- Task goal -
Which lines in the data below contain the string "down"? Show each one.

- Extracted material -
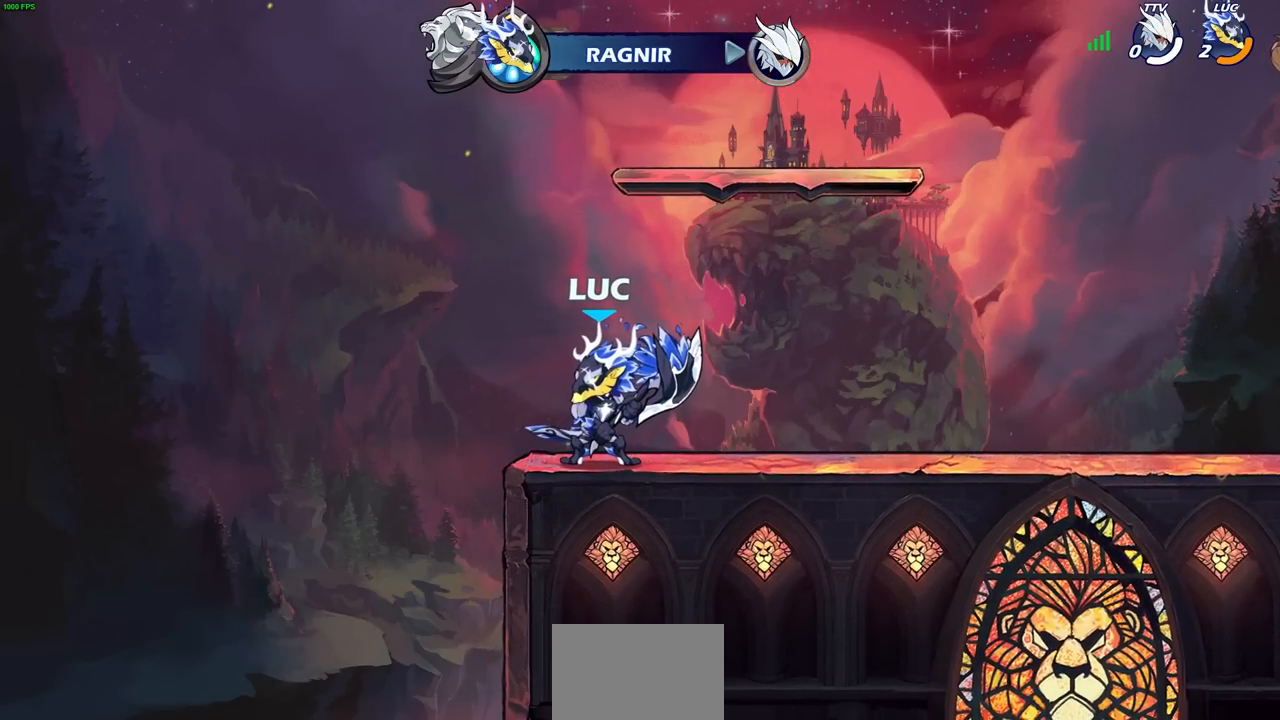
{"dt_ms": 500, "buttons": ["TRIANGLE"], "left_stick": "center", "right_stick": "center", "events": [[450, "TRIANGLE", "down"]]}
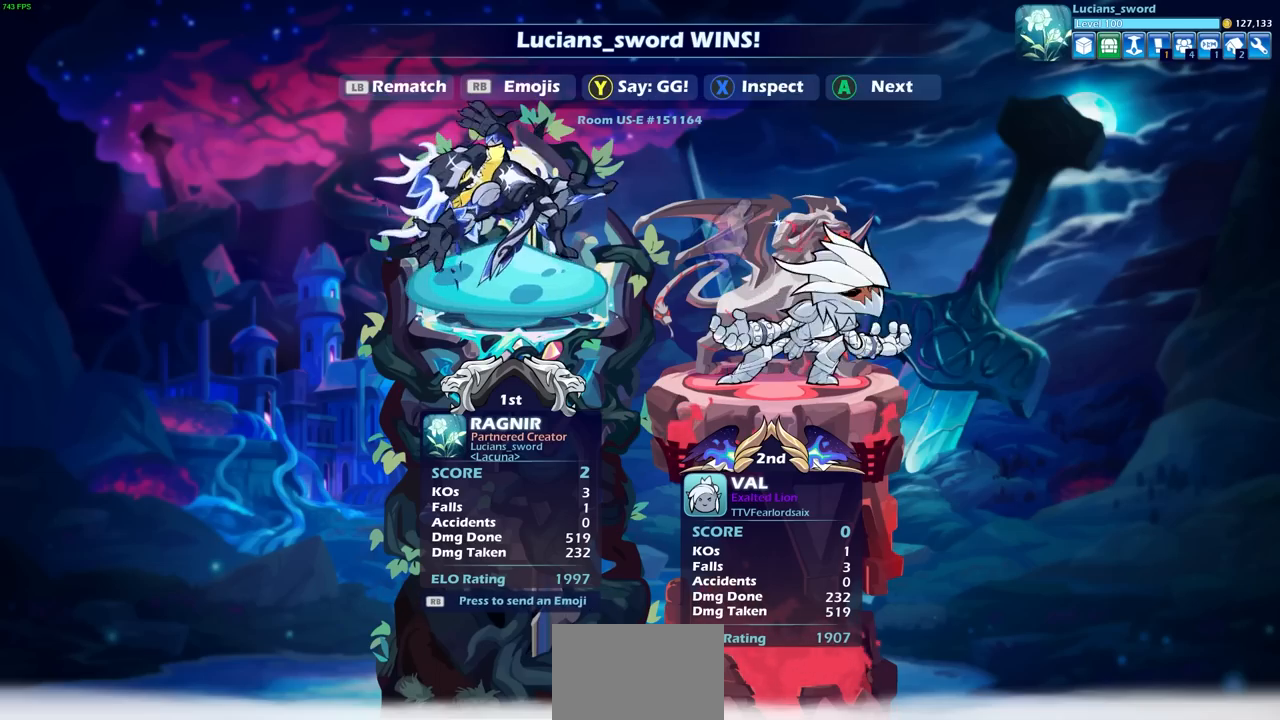
{"dt_ms": 500, "buttons": [], "left_stick": "center", "right_stick": "center", "events": [[33, "TRIANGLE", "up"]]}
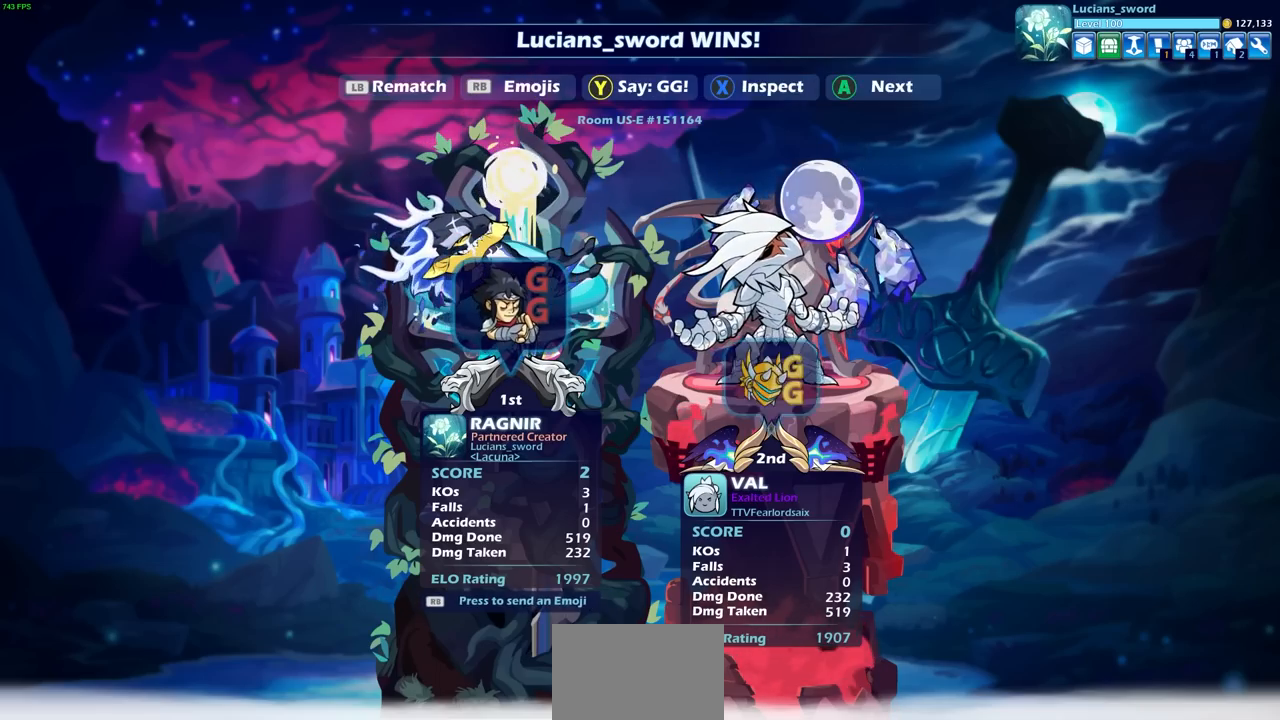
{"dt_ms": 500, "buttons": [], "left_stick": "center", "right_stick": "center", "events": [[350, "CROSS", "down"], [467, "CROSS", "up"]]}
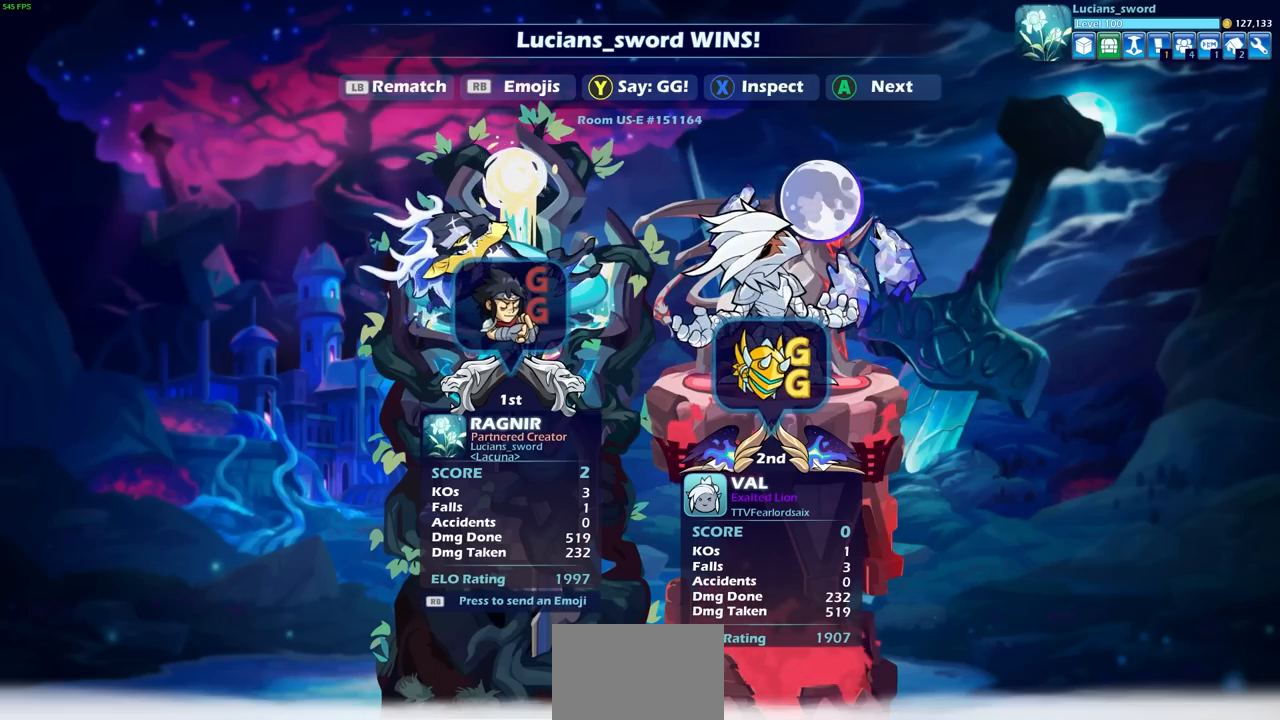
{"dt_ms": 500, "buttons": [], "left_stick": "center", "right_stick": "center", "events": []}
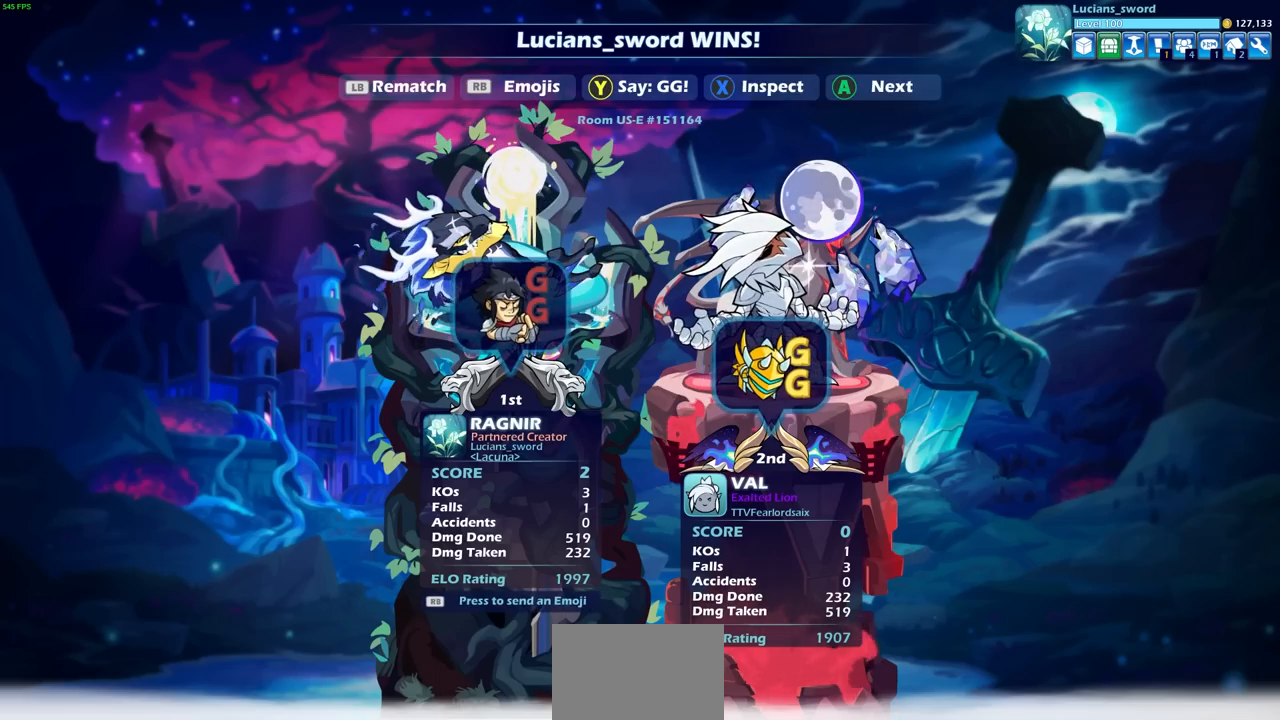
{"dt_ms": 500, "buttons": [], "left_stick": "center", "right_stick": "center", "events": []}
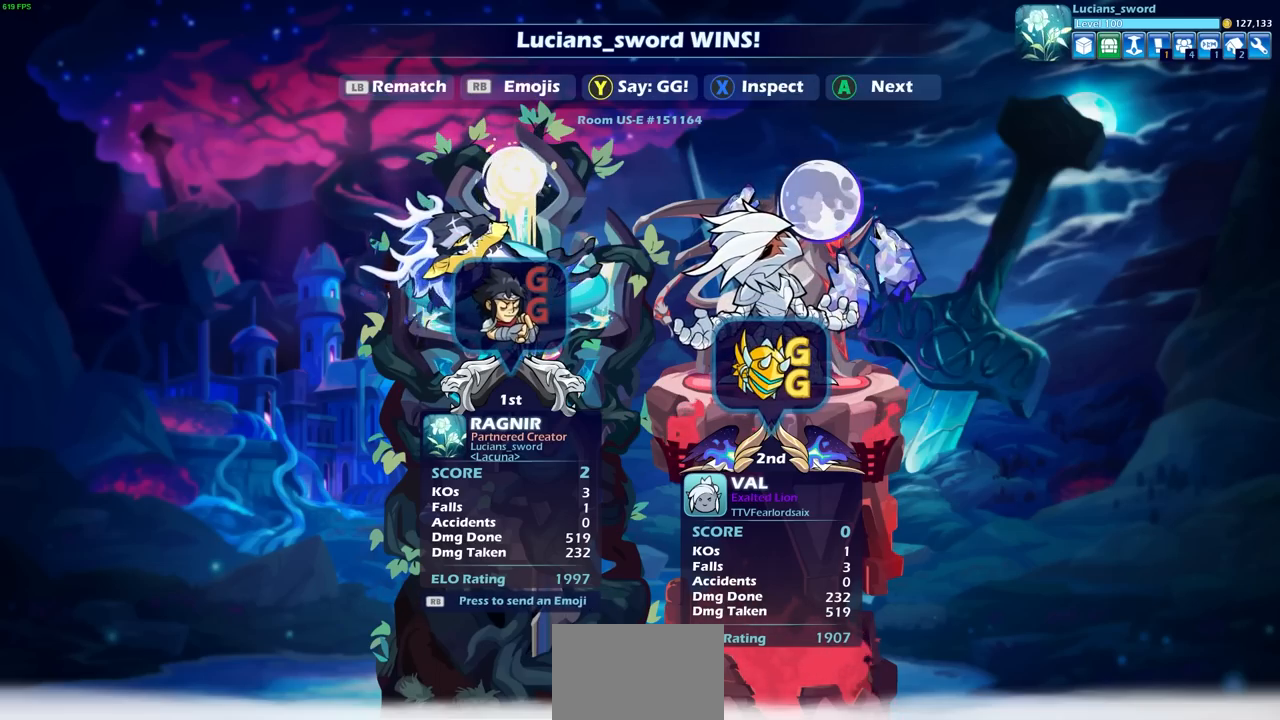
{"dt_ms": 500, "buttons": ["CROSS"], "left_stick": "center", "right_stick": "center", "events": [[467, "CROSS", "down"]]}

- Answer below -
{"dt_ms": 500, "buttons": ["TRIANGLE"], "left_stick": "center", "right_stick": "center", "events": [[450, "TRIANGLE", "down"]]}
{"dt_ms": 500, "buttons": [], "left_stick": "center", "right_stick": "center", "events": [[350, "CROSS", "down"], [467, "CROSS", "up"]]}
{"dt_ms": 500, "buttons": ["CROSS"], "left_stick": "center", "right_stick": "center", "events": [[467, "CROSS", "down"]]}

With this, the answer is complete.